Andreas Rudolph Bodenstein von Karlstadt (1486 – 24 December 1541), better known as Andreas Karlstadt or Andreas Carlstadt or Karolostadt, was a German Christian theologian during the Protestant Reformation. He was born in Karlstadt, Franconia.

Karlstadt received his doctorate of theology in 1510 from the University of Wittenberg. Previously, Karlstadt had been educated at Erfurt and in Cologne. In the same year in which Karlstadt received his doctorate he became archdeacon and the chair of the theology department. In 1511 he became chancellor of Wittenberg university. In 1512 he awarded Martin Luther his doctorate. From 1515–16, he studied in Rome, where he obtained the double degree in canon and civil law (utriusque juris) at the Sapienza university.

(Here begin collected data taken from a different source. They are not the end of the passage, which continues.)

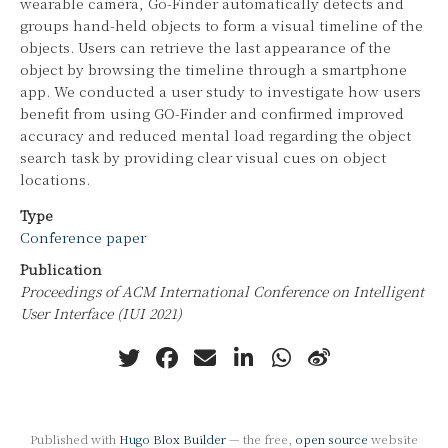
wearable camera, Go-Finder automatically detects and
groups hand-held objects to form a visual timeline of the
objects. Users can retrieve the last appearance of the
object by browsing the timeline through a smartphone
app. We conducted a user study to investigate how users
benefit from using GO-Finder and confirmed improved
accuracy and reduced mental load regarding the object
search task by providing clear visual cues on object
locations.
Type
Conference paper
Publication
Proceedings of ACM International Conference on Intelligent
User Interface (IUI 2021)
Published with
Hugo Blox Builder
— the free,
open source
website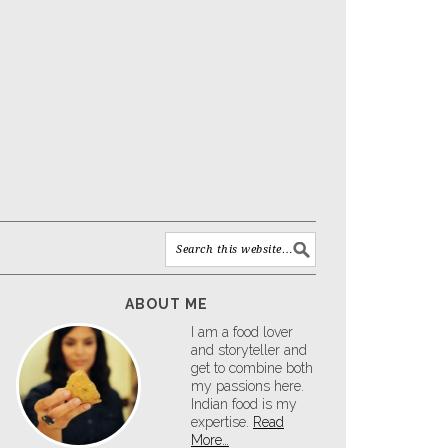
ABOUT ME
I am a food lover
and storyteller and
get to combine both
my passions here.
Indian food is my
expertise.
Read
More…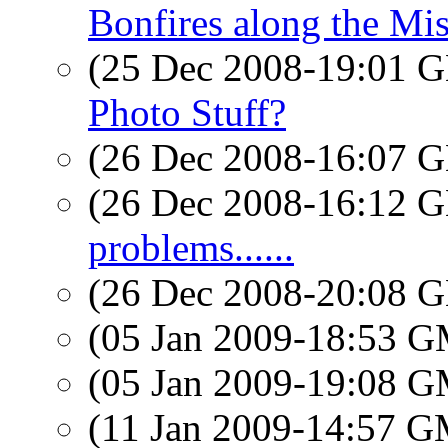
Bonfires along the Mis
(25 Dec 2008-19:01
Photo Stuff?
(26 Dec 2008-16:07
(26 Dec 2008-16:12
problems......
(26 Dec 2008-20:08
(05 Jan 2009-18:53 
(05 Jan 2009-19:08 
(11 Jan 2009-14:57 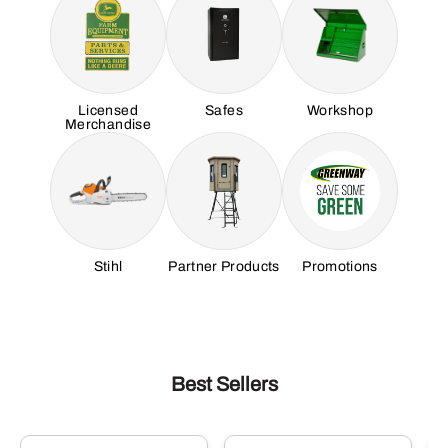
Licensed
Safes
Workshop
Merchandise
Stihl
Partner Products
Promotions
Best Sellers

Before 1515, Karlstadt was a proponent of a modified scholasticism. He was a "secular" cleric with no official ties to any monastic order. His beliefs were challenged during his stay in Rome, where he alleges he saw large-scale corruption in the Roman Catholic Church, and on a document dated 16 September 1516 he wrote a series of 151 theses. (These should not be confused with Luther's 95 theses (1517) that attacked indulgences.)

In 1519, Johann Eck challenged Karlstadt to the Leipzig Debate. There, Eck debated with Luther as well as Karlstadt.

On 15 June 1520 Pope Leo X issued the papal bull Exsurge Domine that threatened Luther and Karlstadt with excommunication, and condemned several of their theses. Both reformers remained steadfast, and excommunication followed in 1521 in the papal bull Decet Romanum Pontificem.